BUILDING UNITS PLAN NO. 5157

(Respondent) First
Respondent

- and -

RONALD JAMES McCULLOUGH, MARGARET DAWN

McCULLOUGH, ALBERT SUSAN and ALBA SUSAN

(Respondents) Second
Respondents

- and -

IAN FRANCIS MURDEN and CHRISTINE MURDEN

(Respondents) Third
Respondents

- and -

CAMCREST PTY LTD

(Respondent) Fourth
Respondent

- and -

ARNOLD FREDRIC NATZKE and PEGGY HILDA

RAE NATZKE

(Respondents) Fifth
Respondents

REASONS FOR JUDGMENT - PINCUS J.A.

Judgment delivered 06/12/93.

This is an appeal against an order of the Supreme Court in an encroachment case; the appellant's application for relief from encroachment was dismissed on the ground that, so the court held, it had no power to hear the application.

The dispute concerns two blocks of land at Bundaberg, Lot

2 being owned by the appellant and Lot 1 by the respondents.
There are four shops erected on Lot 2, which fronts on to
Barolin Street; Lot 1 encloses Lot 2 on the other three sides
- i.e. on the three sides other than that which abuts Barolin
Street.

The dispute concerns encroachments at the northern boundary of Lot 2 which I shall call simply "the disputed boundary". The evidence shows that there are other encroachments at boundaries of Lot 2: the building on Lot 2 encroaches slightly on to Barolin Street and also encroaches slightly on to Lot 1 at the eastern and southern boundaries.

However, these other encroachments - i.e. encroachments other than that at the disputed boundary - are, on the evidence, able to be corrected by works done on the appellant's buildings.

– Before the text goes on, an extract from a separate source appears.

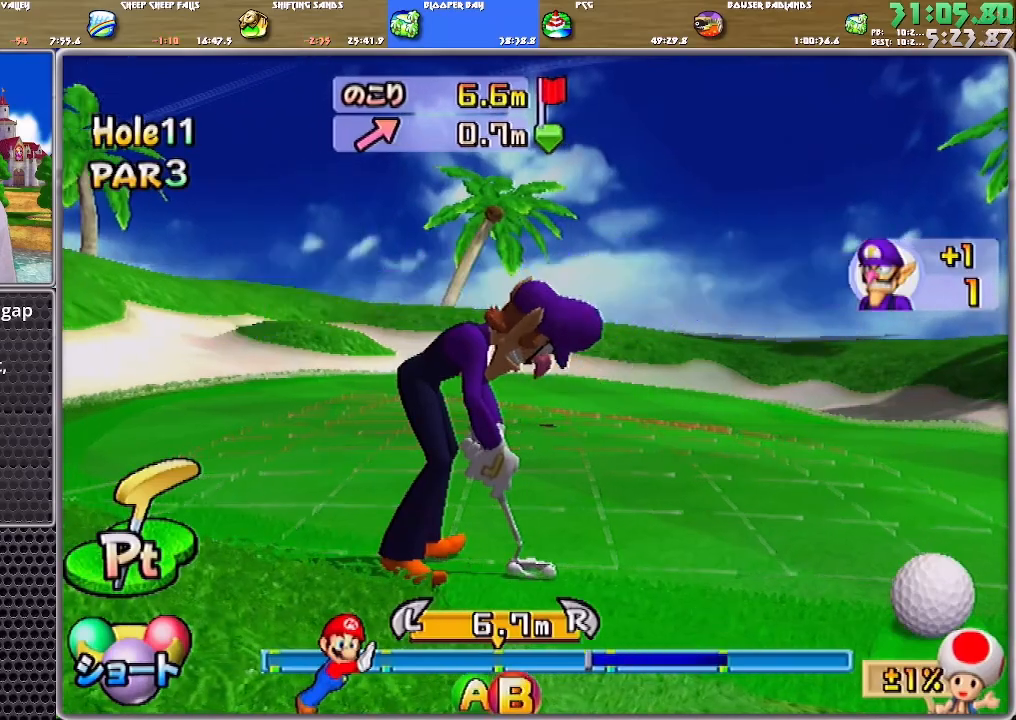
{"buttons": ["A"], "left_stick": "center", "right_stick": "center", "events": [[301, "A", "down"]]}
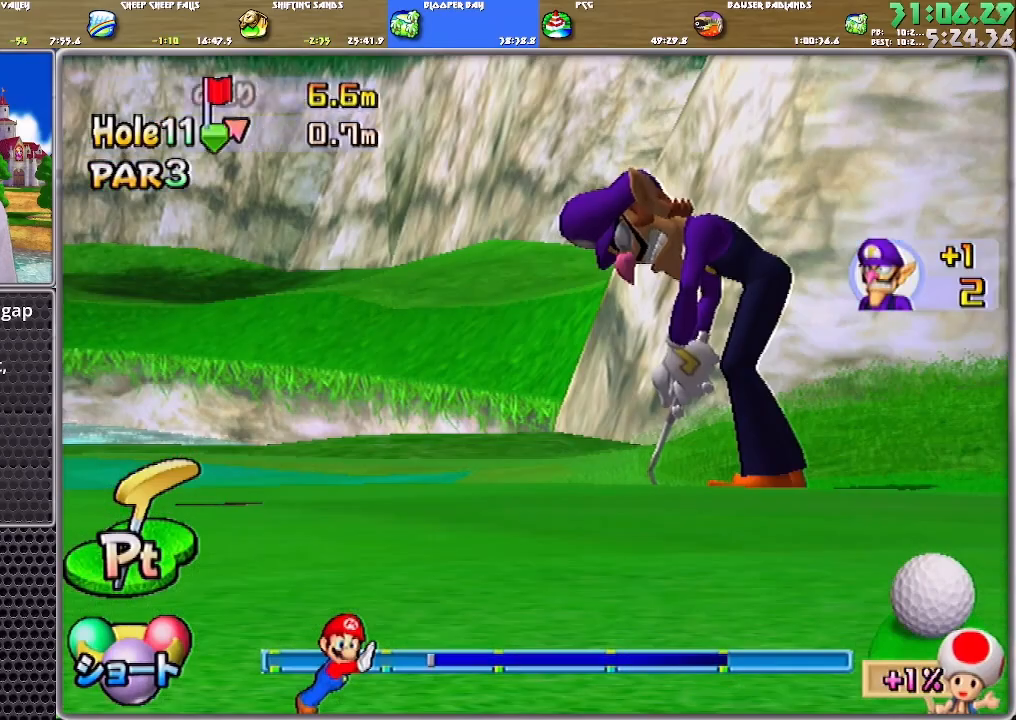
{"buttons": ["A"], "left_stick": "center", "right_stick": "center", "events": []}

In 1980 an application was made in respect of the encroachment at the disputed boundary, under The Property Law Act 1974, by the then owner of Lot 1. The application sought an order to the effect that a strip of land constituting the encroachment be conveyed to the owner of Lot 1. When that application was made, the building on Lot 2 did not encroach on Lot 1 at the disputed boundary. That building was one storey and its external wall at the disputed boundary was (and is) cavity brick. On top of that wall of Lot 2 there was erected the boundary wall of the building on that part of Lot 1 lying to the north of Lot 2. The position was as shown on this simplified diagram, the dotted line being the original boundary.

It will be seen from the diagram that the Lot 2 building was wholly within the original boundary, but the Lot 1 building encroached over the boundary; the amount of encroachment was 0.276 metres.

In 1981 there was made, on the application I have mentioned, an order which had the effect of shifting the boundary to the dashed line. The purpose of that order was to enable the owner of Lot 1 to get a certificate from a surveyor that the Lot 1 building was "within the external surface boundaries of the parcel the subject of" a building units plan which was proposed to be registered: see s. 9(8)(a) of the Building Units and Group Titles Act 1980.

W B Campbell J, who heard the 1980 application, held that "the present situation is that the southern wall of the hotel is completely on the first respondent's land", meaning, in the terms I am using, that the southern wall of the building on Lot 1 was completely on Lot 2. It seems clear that, strictly speaking, that was not so; only the top storey encroached.

The learned judge made an order moving the disputed boundary south "by a distance of approximately five and a half inches so that it runs along the middle of the cavity between the cavity brick wall. The cavity wall will then become a true boundary wall". There was also an order for easements of support and an order that windowsills and wingwalls on the southern side of the top storey be removed, insofar as they encroached.

As will be seen from the diagram, the effect of the order was that the single encroachment by Lot 1 on to Lot 2 was replaced by two encroachments; each building, after the order was carried out, encroached on the neighbouring lot. Further, the order did not have the effect that the Lot 1 building was within the external surface boundaries of Lot 1, because only the inner part of the cavity wall at the top storey was within the boundary; the other part of that wall, being part of the Lot 1 building, was not.

The disadvantage of the order from the appellant's point of view was that it created a problem which had not previously existed. His building was within the disputed boundary before the order, but afterwards, part of it - that part of the cavity brick wall on the outside of the cavity - was on the neighbouring block. As was pointed out by Mr Wall Q.C. who led for the appellant, part of the roof of the Lot 1 building encroached on Lot 2 before and after the order.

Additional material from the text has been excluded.